Il faut rappeler que pour les citoyens ordinaires la justice convoque, contraint, accuse et à la suite de la police toujours condamne.  Il n’est nullement question de faire valoir, même dans le cadre des litiges du quotidien où le journaliste semble cantonner les pauvres, quelque droit que ce soit. Au mieux, l’impécunieux sera autoriser à déposer une main courante sans lendemain au commissariat ; il aura aussi la possibilité de consulter un avocat débutant, gratuit et compatissant à la permanence juridique de son quartier. Il pourra faire un an d’hôpital sans que son agresseur soit le moins du monde inquiété (si on lui avait arraché la liquette peut-être n’aurait-on pas irrémédiablement perdu son dossier ?). Le « modeste » handicapé pourra être aussi assigné à résidence sans ascenseur pendant des mois, être à tort saisi par un huissier sans que son bailleur rende le moindre compte. Le « fragile » pourra enfin perdre sa jambe, ne plus pouvoir se servir de son bras à la suite d’erreurs médicales répétées sans que des sanctions soient prononcées à l’encontre des praticiens, etc.[3]. Justice nulle part vous dis-je !

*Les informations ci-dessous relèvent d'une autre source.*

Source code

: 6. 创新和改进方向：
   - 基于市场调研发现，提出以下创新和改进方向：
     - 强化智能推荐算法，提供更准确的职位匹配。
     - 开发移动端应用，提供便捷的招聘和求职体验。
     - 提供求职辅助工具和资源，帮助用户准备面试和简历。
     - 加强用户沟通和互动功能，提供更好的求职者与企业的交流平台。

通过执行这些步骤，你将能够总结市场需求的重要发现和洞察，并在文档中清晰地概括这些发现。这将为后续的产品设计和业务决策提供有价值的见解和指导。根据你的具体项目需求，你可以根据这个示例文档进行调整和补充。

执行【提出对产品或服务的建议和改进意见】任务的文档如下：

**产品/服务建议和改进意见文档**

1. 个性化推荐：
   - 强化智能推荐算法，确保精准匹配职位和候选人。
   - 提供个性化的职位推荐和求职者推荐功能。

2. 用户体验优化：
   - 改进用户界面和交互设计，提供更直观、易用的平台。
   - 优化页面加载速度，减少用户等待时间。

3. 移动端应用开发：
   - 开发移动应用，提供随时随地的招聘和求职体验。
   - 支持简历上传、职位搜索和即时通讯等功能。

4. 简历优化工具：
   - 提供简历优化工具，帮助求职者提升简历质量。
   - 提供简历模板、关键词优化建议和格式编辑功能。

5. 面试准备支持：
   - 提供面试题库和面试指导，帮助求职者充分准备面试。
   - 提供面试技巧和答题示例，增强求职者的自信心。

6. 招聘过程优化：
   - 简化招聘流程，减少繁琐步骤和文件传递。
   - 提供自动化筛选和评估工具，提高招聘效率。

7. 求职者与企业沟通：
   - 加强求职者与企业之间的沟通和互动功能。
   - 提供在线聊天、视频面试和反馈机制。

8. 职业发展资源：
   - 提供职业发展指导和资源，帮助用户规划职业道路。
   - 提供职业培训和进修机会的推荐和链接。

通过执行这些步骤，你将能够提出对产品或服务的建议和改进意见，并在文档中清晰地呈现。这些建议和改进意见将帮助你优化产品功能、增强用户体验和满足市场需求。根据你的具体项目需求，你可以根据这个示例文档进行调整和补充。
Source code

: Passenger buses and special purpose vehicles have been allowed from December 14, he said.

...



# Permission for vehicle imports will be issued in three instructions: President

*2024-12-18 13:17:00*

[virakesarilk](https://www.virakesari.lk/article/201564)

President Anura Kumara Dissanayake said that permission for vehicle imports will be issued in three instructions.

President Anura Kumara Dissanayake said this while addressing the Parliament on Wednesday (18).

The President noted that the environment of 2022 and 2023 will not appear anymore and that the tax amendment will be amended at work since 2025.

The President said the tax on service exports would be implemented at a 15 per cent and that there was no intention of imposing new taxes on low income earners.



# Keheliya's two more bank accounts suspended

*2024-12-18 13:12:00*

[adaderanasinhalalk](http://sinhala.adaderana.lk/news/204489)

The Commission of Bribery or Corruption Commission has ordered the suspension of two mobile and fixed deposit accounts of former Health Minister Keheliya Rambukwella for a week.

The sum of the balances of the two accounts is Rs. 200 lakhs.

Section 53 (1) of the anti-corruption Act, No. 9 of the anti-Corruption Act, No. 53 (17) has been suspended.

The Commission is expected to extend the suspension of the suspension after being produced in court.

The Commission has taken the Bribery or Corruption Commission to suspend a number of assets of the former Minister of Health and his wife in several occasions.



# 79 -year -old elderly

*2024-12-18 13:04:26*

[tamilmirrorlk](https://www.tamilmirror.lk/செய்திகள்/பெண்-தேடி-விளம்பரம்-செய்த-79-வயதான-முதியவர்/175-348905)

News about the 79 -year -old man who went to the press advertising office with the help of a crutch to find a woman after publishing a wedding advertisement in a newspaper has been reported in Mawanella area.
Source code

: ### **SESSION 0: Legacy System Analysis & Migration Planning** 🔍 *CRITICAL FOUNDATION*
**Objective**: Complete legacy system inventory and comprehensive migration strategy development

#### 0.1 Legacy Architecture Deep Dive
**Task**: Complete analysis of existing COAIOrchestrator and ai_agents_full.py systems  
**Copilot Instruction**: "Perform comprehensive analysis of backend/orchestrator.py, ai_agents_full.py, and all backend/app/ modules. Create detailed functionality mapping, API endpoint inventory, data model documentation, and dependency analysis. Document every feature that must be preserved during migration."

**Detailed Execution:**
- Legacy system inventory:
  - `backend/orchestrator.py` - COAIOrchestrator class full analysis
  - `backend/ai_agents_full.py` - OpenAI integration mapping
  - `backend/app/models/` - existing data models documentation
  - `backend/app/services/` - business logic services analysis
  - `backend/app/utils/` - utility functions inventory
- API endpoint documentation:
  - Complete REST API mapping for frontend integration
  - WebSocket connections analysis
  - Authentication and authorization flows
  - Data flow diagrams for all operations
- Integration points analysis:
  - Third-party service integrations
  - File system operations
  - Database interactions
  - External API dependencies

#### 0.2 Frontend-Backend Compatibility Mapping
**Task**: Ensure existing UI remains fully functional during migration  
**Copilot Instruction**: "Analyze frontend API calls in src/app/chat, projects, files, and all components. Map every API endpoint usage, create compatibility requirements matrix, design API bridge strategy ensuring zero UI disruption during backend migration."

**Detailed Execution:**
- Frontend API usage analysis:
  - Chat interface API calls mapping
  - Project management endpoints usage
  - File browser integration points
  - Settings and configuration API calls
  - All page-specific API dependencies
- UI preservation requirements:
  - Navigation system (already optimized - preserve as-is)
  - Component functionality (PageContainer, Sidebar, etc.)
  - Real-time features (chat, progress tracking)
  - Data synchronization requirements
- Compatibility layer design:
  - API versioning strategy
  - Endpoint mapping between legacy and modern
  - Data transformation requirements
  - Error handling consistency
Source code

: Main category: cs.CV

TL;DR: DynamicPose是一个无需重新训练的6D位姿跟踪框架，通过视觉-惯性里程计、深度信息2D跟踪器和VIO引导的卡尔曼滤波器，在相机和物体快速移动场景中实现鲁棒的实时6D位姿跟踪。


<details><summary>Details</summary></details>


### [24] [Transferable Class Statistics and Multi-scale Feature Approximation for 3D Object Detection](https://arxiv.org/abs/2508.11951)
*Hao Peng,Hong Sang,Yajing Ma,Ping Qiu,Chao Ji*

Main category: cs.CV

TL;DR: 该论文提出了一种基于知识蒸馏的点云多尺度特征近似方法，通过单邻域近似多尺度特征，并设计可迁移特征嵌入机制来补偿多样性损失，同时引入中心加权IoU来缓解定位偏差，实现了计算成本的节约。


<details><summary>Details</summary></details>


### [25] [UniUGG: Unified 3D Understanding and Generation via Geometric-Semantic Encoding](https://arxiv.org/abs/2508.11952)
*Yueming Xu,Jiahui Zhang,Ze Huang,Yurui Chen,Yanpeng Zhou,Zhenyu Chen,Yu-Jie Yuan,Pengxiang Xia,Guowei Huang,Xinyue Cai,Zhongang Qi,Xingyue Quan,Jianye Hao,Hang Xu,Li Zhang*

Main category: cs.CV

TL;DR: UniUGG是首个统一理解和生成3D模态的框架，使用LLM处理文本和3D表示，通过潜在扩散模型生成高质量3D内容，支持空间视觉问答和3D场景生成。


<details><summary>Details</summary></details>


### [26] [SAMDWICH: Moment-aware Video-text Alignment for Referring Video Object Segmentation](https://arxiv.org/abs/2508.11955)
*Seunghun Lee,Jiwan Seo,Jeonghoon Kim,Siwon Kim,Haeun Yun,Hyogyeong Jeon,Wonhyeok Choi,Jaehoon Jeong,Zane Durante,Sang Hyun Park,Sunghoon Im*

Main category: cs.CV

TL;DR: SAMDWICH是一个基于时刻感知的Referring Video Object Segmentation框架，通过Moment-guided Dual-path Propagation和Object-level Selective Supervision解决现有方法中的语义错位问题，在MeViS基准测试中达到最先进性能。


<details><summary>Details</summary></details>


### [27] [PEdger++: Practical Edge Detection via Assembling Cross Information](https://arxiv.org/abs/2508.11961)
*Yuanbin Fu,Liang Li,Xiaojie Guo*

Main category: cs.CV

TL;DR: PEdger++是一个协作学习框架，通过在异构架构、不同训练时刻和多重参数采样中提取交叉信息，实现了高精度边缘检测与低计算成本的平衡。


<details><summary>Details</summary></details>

[1] Nous organisons la semaine prochaine, en direction des détenus, un colloque à la prison de Fleury-Mérogis sur ces questions.  

[2] Voir aussi mon blog « Des larmes de crocodiles et des espérances de midinettes » https://blogs.mediapart.fr/christophe-prevost/blog/191217/des-larmes-de-crocodile-et-des-esperances-de-midinette

[3] Il s’agit là de cas concrets, récents qui concernent tous mon entourage proche.